WHAT YOU ARE ASKED TO DO → Below are the records; retype them exactly and omit each picture.

SOURCE DATA →

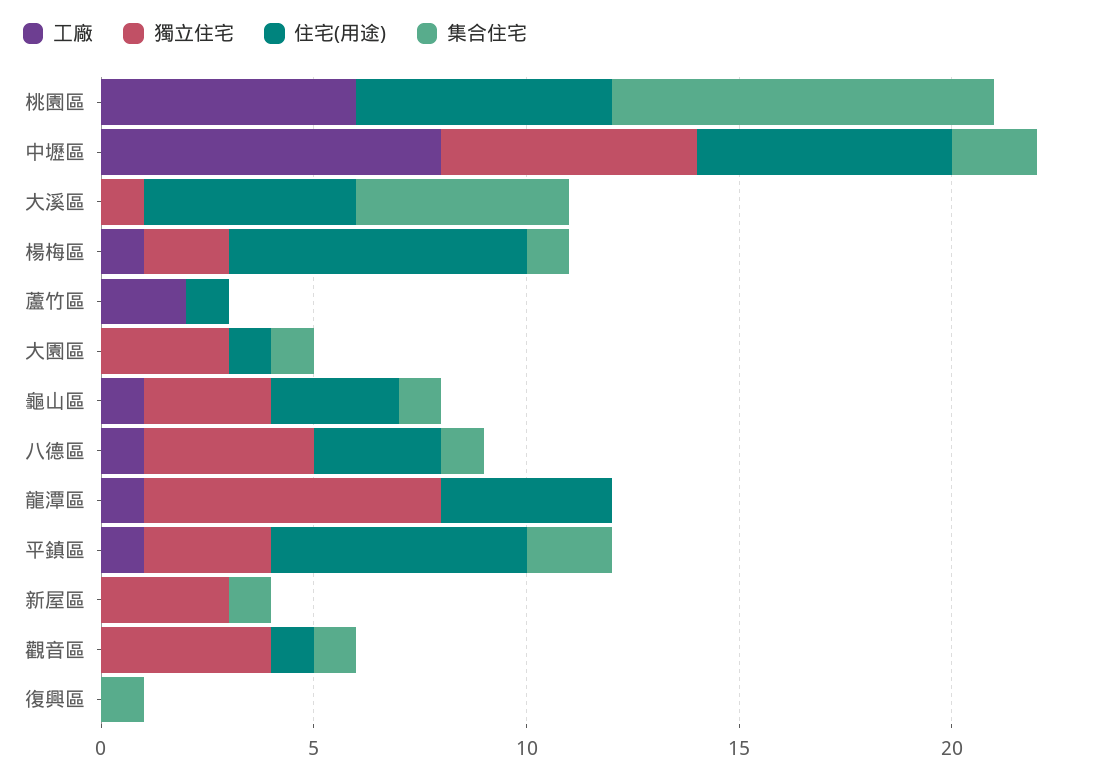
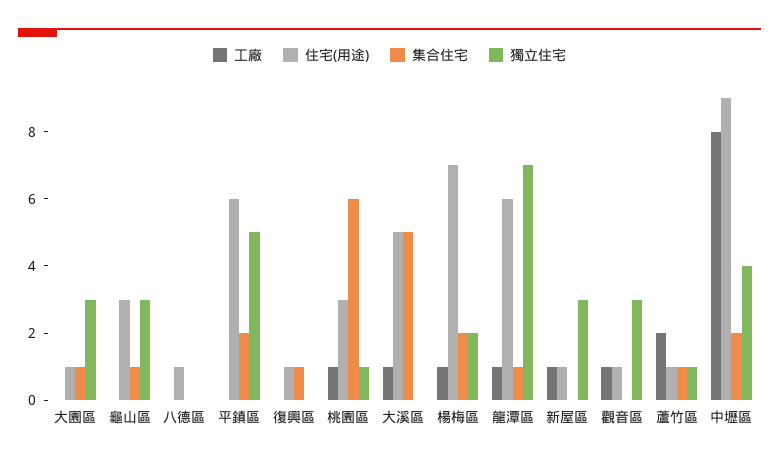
  {
    "工廠": {
-     "桃園區": 6,
+     "桃園區": 1,
      "中壢區": 8,
-     "大溪區": 0,
+     "大溪區": 1,
      "楊梅區": 1,
      "蘆竹區": 2,
      "大園區": 0,
-     "龜山區": 1,
+     "龜山區": 0,
-     "八德區": 1,
+     "八德區": 0,
      "龍潭區": 1,
-     "平鎮區": 1,
+     "平鎮區": 0,
-     "新屋區": 0,
+     "新屋區": 1,
-     "觀音區": 0,
+     "觀音區": 1,
      "復興區": 0
    },
    "獨立住宅": {
-     "桃園區": 0,
+     "桃園區": 1,
-     "中壢區": 6,
+     "中壢區": 4,
-     "大溪區": 1,
+     "大溪區": 0,
      "楊梅區": 2,
-     "蘆竹區": 0,
+     "蘆竹區": 1,
      "大園區": 3,
      "龜山區": 3,
-     "八德區": 4,
+     "八德區": 0,
      "龍潭區": 7,
-     "平鎮區": 3,
+     "平鎮區": 5,
      "新屋區": 3,
-     "觀音區": 4,
+     "觀音區": 3,
      "復興區": 0
    },
    "住宅(用途)": {
-     "桃園區": 6,
+     "桃園區": 3,
-     "中壢區": 6,
+     "中壢區": 9,
      "大溪區": 5,
      "楊梅區": 7,
      "蘆竹區": 1,
      "大園區": 1,
      "龜山區": 3,
-     "八德區": 3,
+     "八德區": 1,
-     "龍潭區": 4,
+     "龍潭區": 6,
      "平鎮區": 6,
-     "新屋區": 0,
+     "新屋區": 1,
      "觀音區": 1,
-     "復興區": 0
+     "復興區": 1
    },
    "集合住宅": {
-     "桃園區": 9,
+     "桃園區": 6,
      "中壢區": 2,
      "大溪區": 5,
-     "楊梅區": 1,
+     "楊梅區": 2,
-     "蘆竹區": 0,
+     "蘆竹區": 1,
      "大園區": 1,
      "龜山區": 1,
-     "八德區": 1,
+     "八德區": 0,
-     "龍潭區": 0,
+     "龍潭區": 1,
      "平鎮區": 2,
-     "新屋區": 1,
+     "新屋區": 0,
-     "觀音區": 1,
+     "觀音區": 0,
      "復興區": 1
    }
  }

WRITTEN RESPONSE →
  {
    "工廠": {
-     "桃園區": 6,
+     "桃園區": 1,
      "中壢區": 8,
-     "大溪區": 0,
+     "大溪區": 1,
      "楊梅區": 1,
      "蘆竹區": 2,
      "大園區": 0,
-     "龜山區": 1,
+     "龜山區": 0,
-     "八德區": 1,
+     "八德區": 0,
      "龍潭區": 1,
-     "平鎮區": 1,
+     "平鎮區": 0,
-     "新屋區": 0,
+     "新屋區": 1,
-     "觀音區": 0,
+     "觀音區": 1,
      "復興區": 0
    },
    "獨立住宅": {
-     "桃園區": 0,
+     "桃園區": 1,
-     "中壢區": 6,
+     "中壢區": 4,
-     "大溪區": 1,
+     "大溪區": 0,
      "楊梅區": 2,
-     "蘆竹區": 0,
+     "蘆竹區": 1,
      "大園區": 3,
      "龜山區": 3,
-     "八德區": 4,
+     "八德區": 0,
      "龍潭區": 7,
-     "平鎮區": 3,
+     "平鎮區": 5,
      "新屋區": 3,
-     "觀音區": 4,
+     "觀音區": 3,
      "復興區": 0
    },
    "住宅(用途)": {
-     "桃園區": 6,
+     "桃園區": 3,
-     "中壢區": 6,
+     "中壢區": 9,
      "大溪區": 5,
      "楊梅區": 7,
      "蘆竹區": 1,
      "大園區": 1,
      "龜山區": 3,
-     "八德區": 3,
+     "八德區": 1,
-     "龍潭區": 4,
+     "龍潭區": 6,
      "平鎮區": 6,
-     "新屋區": 0,
+     "新屋區": 1,
      "觀音區": 1,
-     "復興區": 0
+     "復興區": 1
    },
    "集合住宅": {
-     "桃園區": 9,
+     "桃園區": 6,
      "中壢區": 2,
      "大溪區": 5,
-     "楊梅區": 1,
+     "楊梅區": 2,
-     "蘆竹區": 0,
+     "蘆竹區": 1,
      "大園區": 1,
      "龜山區": 1,
-     "八德區": 1,
+     "八德區": 0,
-     "龍潭區": 0,
+     "龍潭區": 1,
      "平鎮區": 2,
-     "新屋區": 1,
+     "新屋區": 0,
-     "觀音區": 1,
+     "觀音區": 0,
      "復興區": 1
    }
  }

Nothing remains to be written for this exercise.